Light and Darkness

in 19th Motovun Film Festival

by Jesús González Notario

One of the most outstanding films at this year’s festival was The Disciple (Kirill Serebrennikov, 2016). Apparently, it tells the story of an antisocial teenager who is obsessed with reading the Bible, which he learns off by heart. His faith makes life impossible for his mother and a teacher, but he gets approval from the school management and other teachers. However, this is only scratching the surface; The Disciple is a fierce (but hidden) denunciation of the religious control of education and, by extension, Russian society (no need to ruminate too much to find other parts of the world where this also happens). This topic was also touched upon in Leviathan (Andrey Zvyagintsev, 2014). Benjamin, the disciple, dressed in black, is homophobic and more extremist than the priest who teaches religion. His antagonist, Elena (not incidental that this name means light in Greek), is his science teacher who has to stand up against the weapons of faith and social hypocrisy; a battle between light and dark with freedom of speech and respect at stake.

The Croatian festival, which clearly focuses on independent European cinema, showed a selection of films from the Balkan countries. They have all used cinema as a way of atoning for past or current problems. This is the case of A Good Wife (Marjiana Karanovic, 2016), winner of the Fipresci Award. The protagonist, Milena, discovers that her husband committed atrocious murders of civilians during the war, and she is then diagnosed with cancer. Fortunately, the director did not decide to exploit the drama of the plot, turning these sad facts into a brilliant metaphor for a country, Serbia, which cannot move forward without eradicating such issues completely.

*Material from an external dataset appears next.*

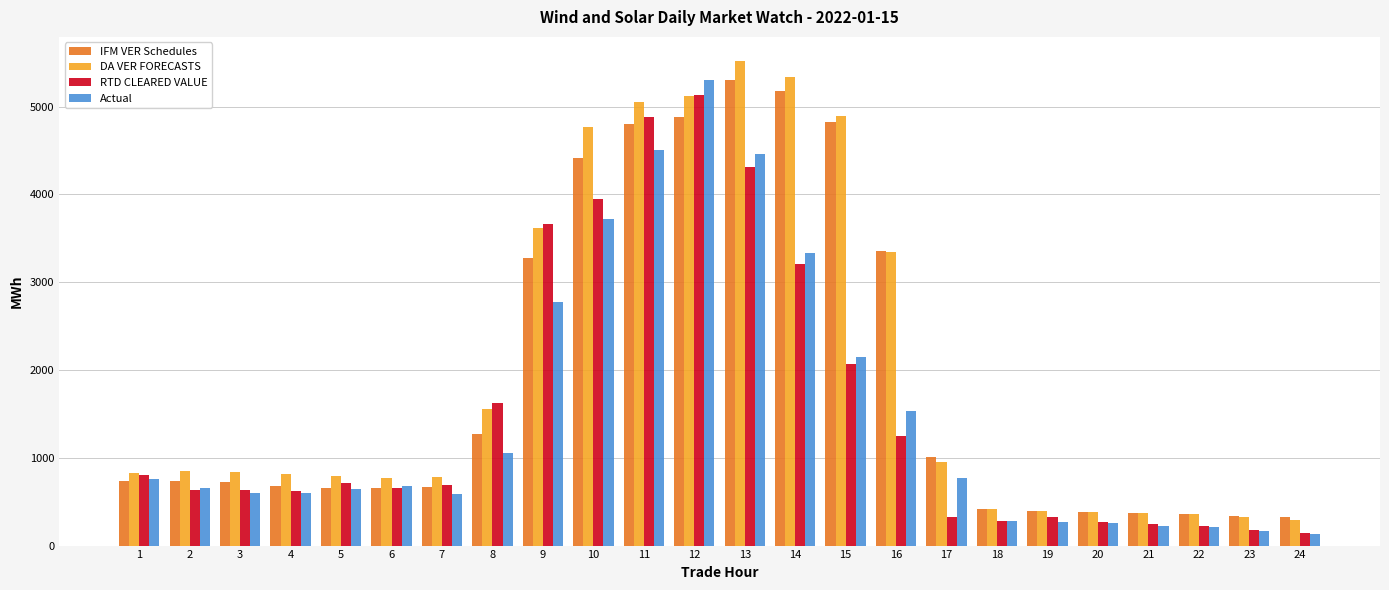

What is the sum of all DA VER FORECASTS values?

48372.8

Slovenia submitted Nightlife (DamjanKozole, 2015) where a woman, again, is the protagonist of a nightmare: the disappearance and torture of her husband, a renowned lawyer. A long night of unknowns and suffering allows Kozole to subtly condemn the manipulation of the media and slowness of the justice system in his country. All the Best (Snjezana Tribusson, 2016), the entry from Croatia, is a simple Christmas story that helps us forget our problems for a bit. Cinema is also for dreaming, right? This time the Motovun festival is very aware of the problems threatening Europe, Fuoccoamare (Gianfranco Rossi, 2016) reminding us of the issue of immigration. This documentary discusses the arrival of thousands of immigrants in a dramatic but respectful crescendo. They are fleeing hunger, the authoritarianism of their governments, and war. At the same time we get to know the inhabitants of the island of Lampedusa, where they were initially received. We meet Samuele, a boy who plays war with his friend ignoring what is happening around him.

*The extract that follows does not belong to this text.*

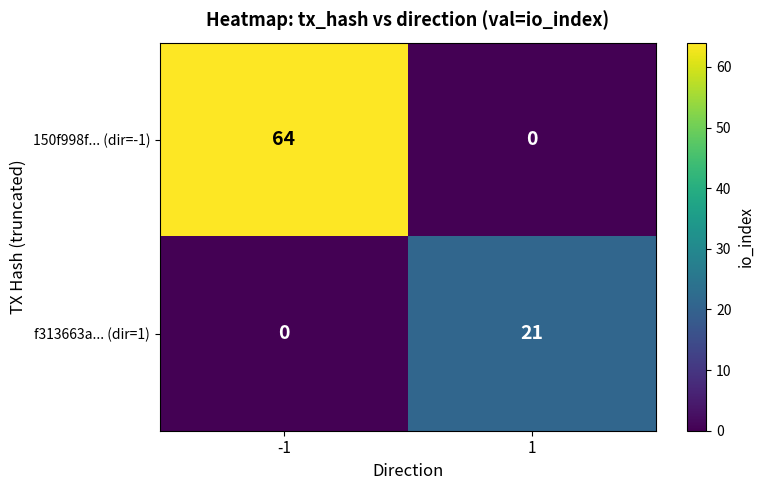

What is the difference between the 150f998f... (dir=-1) values at -1 and 1?

64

Certain Women (Kelly Reichardt, 2016) and Ma Loute (Bruno Dumont, 2016) were also shown, two films committed to the director’s views in their own views. Reichardt’s film is a portrait of contemporary local customs with three storylines that intersect at points. The most interesting aspect of the film is its slow tempo set against the description of daily life in Montana; cinema from Hollywood about ordinary people, with a bit more glamour. At the opposite pole is Ma Loute, describing the class struggle at the beginning of the 20th century. While we already know his aesthetic preferences for the most disadvantaged (somewhat in the style of Pasolini but more punky), now the French director explains his vision of the bourgeoisie. He depicts them as aliens passing their holidays in the provinces; disconnected from reality, naive, superficial, frivolous and hysterical, a caricature that contrasts with the simplicity and primitivism of the fishermen. Therefore, it comes as no surprise that there is a big culture shock which causes irreconcilable situations, especially when it comes to survival.